If upon conclusion of the root cause analysis, substantial information is identified that would significantly change a reader's perception of the cause or consequences of the condition, or if there are substantial changes in the planned corrective actions, APS will include that information in a supplement to this LER.
7. CORRECTIVE ACTIONS:
STP 40ST-9ZZ25, "Online Remote Shutdown Disconnect Switch Operability," was implemented to perform the surveillance for the components with higher risk as defined by the risk analysis.
The three identified non-conforming conditions (jumpers and missing conductor) were corrected.
STP 40ST-9ZZ20 will be revised to ensure that each circuit is verified to meet the requirements of the TS SR. This revised STP will be implemented during upcoming refueling outages on each unit in accordance with TS SR 3.0.3.
8. PREVIOUS SIMILAR CONDITIONS:
TS SR was met for certain AFW valve actuation relays and, as a result, did not account for full valve stroke time.

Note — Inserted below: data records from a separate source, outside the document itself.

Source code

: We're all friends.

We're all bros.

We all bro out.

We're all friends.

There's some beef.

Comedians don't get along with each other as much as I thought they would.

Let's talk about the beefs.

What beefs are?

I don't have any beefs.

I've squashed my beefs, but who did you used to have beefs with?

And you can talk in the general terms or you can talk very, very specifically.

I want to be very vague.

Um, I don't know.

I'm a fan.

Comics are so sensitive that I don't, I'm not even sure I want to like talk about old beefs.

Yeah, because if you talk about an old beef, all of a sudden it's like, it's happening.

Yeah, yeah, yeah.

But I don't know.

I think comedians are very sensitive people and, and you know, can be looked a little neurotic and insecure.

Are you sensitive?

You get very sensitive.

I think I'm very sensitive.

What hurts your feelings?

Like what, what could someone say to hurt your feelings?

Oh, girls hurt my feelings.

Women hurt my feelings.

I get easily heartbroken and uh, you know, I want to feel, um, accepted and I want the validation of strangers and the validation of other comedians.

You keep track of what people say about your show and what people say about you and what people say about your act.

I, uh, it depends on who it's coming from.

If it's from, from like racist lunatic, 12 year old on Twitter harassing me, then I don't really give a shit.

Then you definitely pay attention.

( Additionally, LER 50-528/2007-004-00 reported a condition where existing STPs did not ensure the Containment Spray system headers were full of water.
The corrective actions for these previous LERs could not have prevented the condition identified here, in that the previous events did not involve the same underlying concern or reason as this event, such as the same root cause, failure, or sequence of events.